• [Text provided]:
** Begin **

House Republicans are working on legislation that would block the District of Columbia government from spending its local tax dollars without approval by Congress, a subcommittee chairman said Thursday.
Rep. Mark Meadows, a North Carolina Republican who chairs the subcommittee on government operations, said lawmakers are seeking to clarify the requirement that the city submit its local budget to Congress, as it has during more than 40 years of self-rule.
City leaders planned to go ahead and spend local tax revenue this year without taking that step. Meadows warned at a hearing Thursday that if they went through with that plan, city officials could be subject to civil penalties and even criminal prosecution under a federal law that prevents agencies from spending money they don't have.
House Speaker Paul Ryan opposes the city's efforts to take control of its budget, with a spokeswoman calling it an "attempt to strip Congress of its Article 1 powers."
"The speaker has been pretty clear. We're looking at all legislative options in order to make sure that we address this in the fairest and most concise way," Meadows said after Thursday's hearing.
Even though the District government gets roughly three-quarters of its $13 billion budget from local funds, Congress treats it like a federal agency, which means it can't start spending the money until it gets the OK from Capitol Hill.
That requirement was spelled out in the 1973 bill that gave District residents the power to elect their own mayor and council. City leaders tried to change it through a novel legal strategy, putting a referendum on the ballot to amend the city charter. The referendum was approved overwhelmingly in 2013. It was challenged in court, but after a judge ruled in the city's favor earlier this year, Democratic Mayor Muriel Bowser said the city would no longer submit its budget to Congress. A separate legal challenge is still spending.
The arcane issue of how and when the city can spend its money is a big deal to advocates of self-rule, who see Congressional review as an unnecessary intrusion into local affairs. The city government has been forced to close during federal shutdowns even though it had plenty of money to continue operating.

** End **

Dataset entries
** Begin **

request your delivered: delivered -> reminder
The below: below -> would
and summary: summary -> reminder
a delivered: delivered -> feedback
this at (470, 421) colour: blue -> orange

** End **

In the news story above about the District of Columbia's budget, copy the passage word for word, starting at the words "Even though the" and ending after "from Capitol Hill.".

Even though the District government gets roughly three-quarters of its $13 billion budget from local funds, Congress treats it like a federal agency, which means it can't start spending the money until it gets the OK from Capitol Hill.